***** Document section
2022, June 26 - Decomposing actions/iterations part 1 - Extensions preserves coproducts
Here I share some notes on the concept of decomposing \(\mathbb N\)-iterations in order to obtain extensions to arbitrary time monoids \(A\).

First: everything is purely algebraic... so pretty simple and mechanical... no black magic involved, only set theory and composition.
Second, we are talking about dynamical systems \((X,f)\) think of them as equivalent to a group action \({\bar f}:\mathbb N\times X\to X\). The two objects are dual descriptions of the same thing, as I've shown in my note dump thread here.

The question we are discussing is this one: let \(a:\mathbb N\times X \to X\) be an arbitrary action, so that \(a(1,-):X\to X\) has no nice properties, no analyticity nor continuity... how do we extend it to an action \({\hat a}:\mathbb R\times X\to X\)?
Considering the duality actions/iterations, this is equivalently the question: let \(f:X\times X\) be a shitty random function, can we \(\mathbb R\)-iterate it?
**********
* Directions *
1. Answer these about the post on decomposing iterations:
(a) What date appears in its heading?
(b) What two things does it say are the only tools involved?
(c) To an action over which set is the arbitrary ℕ-action meant to be extended?
2. Carry on the post on decomposing iterations from its last sentence, keeping its informal mathematical tone.
***** Data
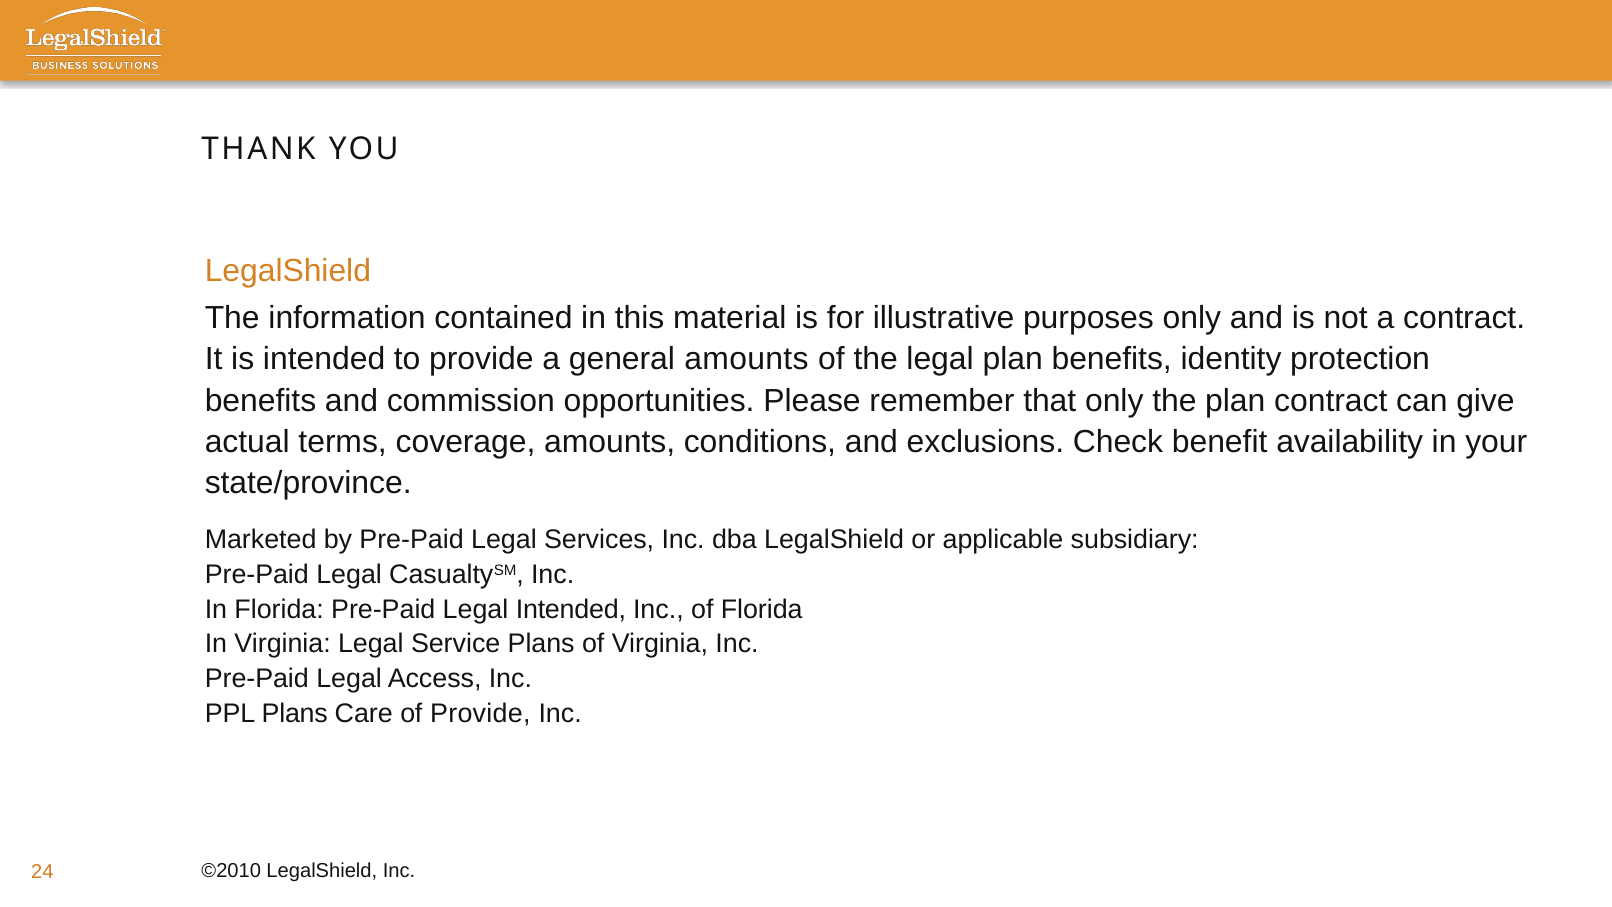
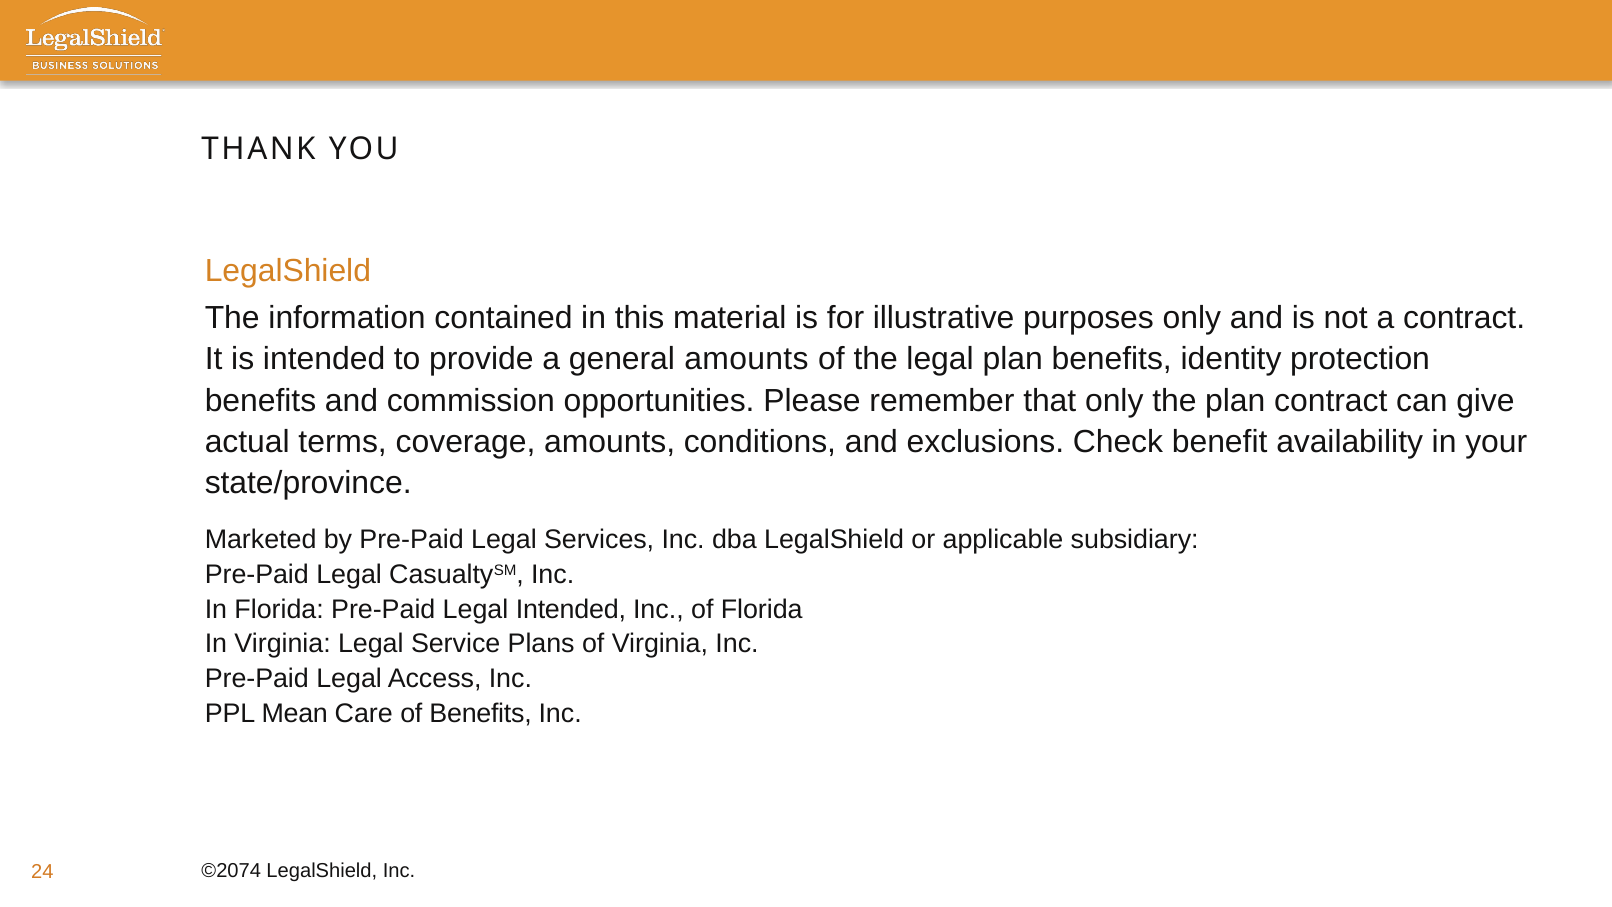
PPL Plans: Plans -> Mean
of Provide: Provide -> Benefits
©2010: ©2010 -> ©2074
**********
* Answers below *
1.
(a) 2022, June 26
(b) Set theory and composition
(c) ℝ, giving an action â: ℝ × X → X

2.
[Image: df1.png]

Leo proceeds considering the case \(X=\mathbb C\) and observes that some functions \(f\), not analytic, seem to suggest a way to be naturally iterated... as if they are built nicely enough that it is possible to to extend them because they can be decomposed into smaller actions that possess a canonical/natural extensions to the reals.
[Image: df2.png]

Ok, lets start from the core idea: summing/decomposing dynamical system. As often happens math procedures can be studied in two directions.
  • Start with two functions \(f:X\to X\) and \(g:Y\to Y\) defined on two disjoint sets \(X,Y\). The universal properties of coproduct (read disjoint union), produces from \(f\) and \(g\) an unique function \(X+Y\to X+Y\). It is called the coproduct of the two functions and here is the standard notation for it
    $$ f\sqcup g:X\sqcup Y\to X\sqcup Y $$
    [Image: df3.png]
  • Start with a function \(f:X\to X\). Is \(f\), a sum/coproduct of dynamical systems? Can we decompose it in smaller pieces? The answer is yes of we can find at least two nonempty and disjoint sets \(A\), \(B\), st \(X=A\sqcup B\), i.e. a partition of \(X\), that is compatible with \(f\). We say (def) the partition \(A\sqcup B\) is compatible  with \(f\) iff \(f|_A\) lands in \(A\), and \(f|_B\) lands in \(B\).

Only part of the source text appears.